Certifié PCC en juin — ce que représente ce diplôme, et comment choisir le coach qui vous convient

J’ai obtenu ma certification PCC en coaching ce mois de juin. On entend souvent qu’il y a trop de coachs. Je le comprends. Mais j’aimerais partager deux choses à ce propos.

D’abord que le besoin est réel. Beaucoup de gens traversent seuls des moments qui pèsent : changer de métier à quarante-cinq ans, prendre une fonction pour laquelle personne ne les avait préparés, gérer sa situation familiale qui passe par des tensions, devoir prendre une décision essentielle mais lourde de conséquences, diriger une organisation en se sentant seul-e pour traverser les tempêtes. C’est rarement avec son entourage proche qu’on peut en parler.

Ensuite, s’il y a beaucoup de coachs, il y a aussi beaucoup de profils de coachs. Et c’est une bonne nouvelle. Nous ne sommes pas interchangeables. Un coach ne convient pas à tout le monde, et le bon coach n’est pas le meilleur sur le papier, c’est celui ou celle avec qui la personne peut travailler. Rencontrez-en plusieurs, prenez le temps, et n’ayez aucun scrupule à dire non. Ça fait partie du travail.

Deux mots, donc, sur le type de coach que je suis — et d’abord sur le « diplôme » que j’ai obtenu. Le métier n’est pas réglementé : n’importe qui peut en porter le titre demain matin sans avoir jamais été observé en séance. Cette certification ne prouve pas que je suis bon, elle prouve qu’on a vérifié — des centaines d’heures d’accompagnement, des séances réelles écoutées et évaluées par des praticiens expérimentés. Dans un métier où l’on peut tout affirmer de soi-même, ça mérite d’être précisé.

Sur ce que j’apporte ensuite. J’ai occupé des responsabilités : ministre, bourgmestre, président de parlement. Je connais de l’intérieur la solitude de la décision, la pression du temps, la loyauté qui tire dans deux directions, la gestion souvent difficile d’une vie personnelle à côté de son métier. Et le jour où l’on n’est plus rien de tout ça. Cela ne me sert pas à savoir ce qu’il faut faire à la place des personnes que j’accompagne, ce serait le meilleur moyen de mal faire mon job. Cela me sert à ne pas être impressionné, et à ne pas être naïf sur ce que vit quelqu’un qui porte une responsabilité.

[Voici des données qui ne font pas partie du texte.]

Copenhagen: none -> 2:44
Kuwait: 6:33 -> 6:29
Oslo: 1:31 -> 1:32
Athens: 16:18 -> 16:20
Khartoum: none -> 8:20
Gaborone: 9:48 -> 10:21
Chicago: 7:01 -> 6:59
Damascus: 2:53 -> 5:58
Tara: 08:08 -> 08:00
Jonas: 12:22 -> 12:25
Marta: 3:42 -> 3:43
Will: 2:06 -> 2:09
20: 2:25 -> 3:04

Cela m’oblige aussi à une vigilance. Pendant trente ans j’ai exercé un métier où il faut répondre vite ; c’est la règle du jeu, pas une affaire de tempérament. Ici on demande l’inverse. Le coaching est au fond une culture de la curiosité. La question qui compte n’est jamais « que faut-il faire », mais « qu’est-ce que je peux vraiment comprendre de ce qui m’occupe ». Cette question appartient à la personne accompagnée, et c’est elle qui y travaille. Si je crois avoir compris avant elle, avec mes références et mon expérience, je la lui referme au lieu de la lui ouvrir. Alors je ralentis, et je pose une question de plus quand je crois ne plus en avoir besoin.

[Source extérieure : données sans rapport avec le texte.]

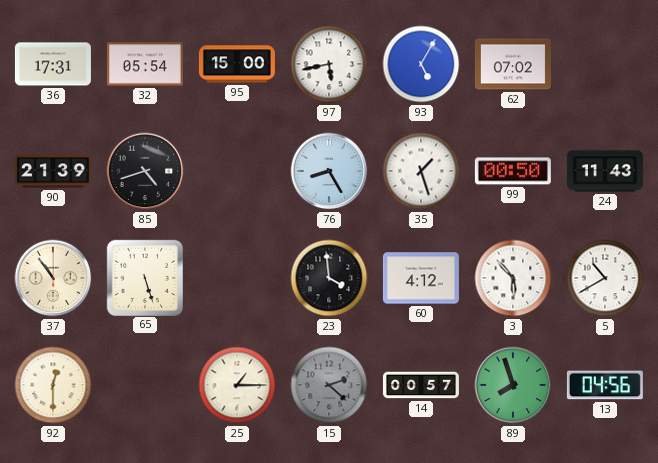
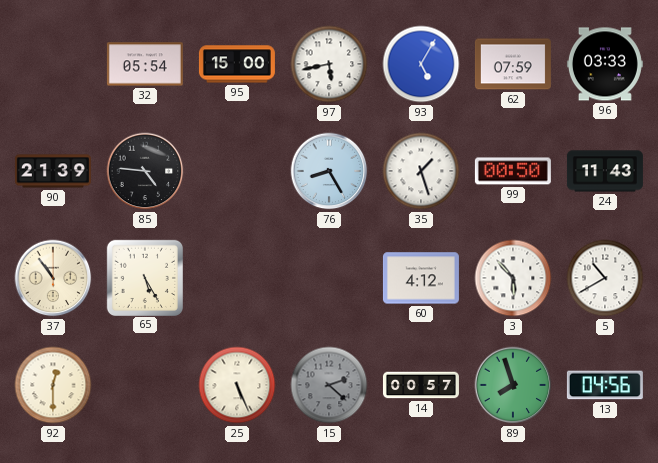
36: 17:31 -> none
62: 07:02 -> 07:59
96: none -> 03:33
85: 4:42 -> 4:46
65: 5:27 -> 5:25
23: 3:59 -> none
25: 1:15 -> 5:26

Parce que le vrai travail n’est pas le mien. Accepter de regarder autrement une chose qui nous préoccupe demande du courage — le mot vient du cœur, et ce n’est pas un hasard. Ce courage-là appartient à la personne accompagnée. Mon rôle est de créer les conditions pour que la réaction se produise, sans en être moi-même le résultat. C’est le mot que j’emploie depuis toujours pour ce qui me passionne vraiment : catalyseur, rendre la réaction possible.

Une dernière chose, qui n’a rien à voir avec la technique du métier. Pendant ces mois, j’ai fait partie d’un groupe où la bienveillance était réellement présente. Ce qui me trouble, c’est de l’avoir remarqué. J’aurais dû trouver ça banal. Dans beaucoup de milieux professionnels ou privés, nous avons pris l’habitude de son absence au point de ne plus la compter comme un problème. Personnellement, je ne souhaite plus évoluer dans des environnements où elle est absente.

Je tiens à remercier le plus chaleureusement possible Feryal Hassaïne, fondatrice de Novaterra, où j’ai suivi cette formation. Ses qualités professionnelles m’ont très fortement impressionné, d’autant qu’elles sont servies par des qualités humaines exceptionnelles. Merci à Christine, Pia, Kim et Audrey, qui sont déjà des coachs pertinentes, chacune à sa façon.

Je pars demain à Paris pour deux jours de formation à la négociation. Un autre métier, la même exigence : ne pas décider trop tôt qu’on a compris ce que l’autre veut vraiment.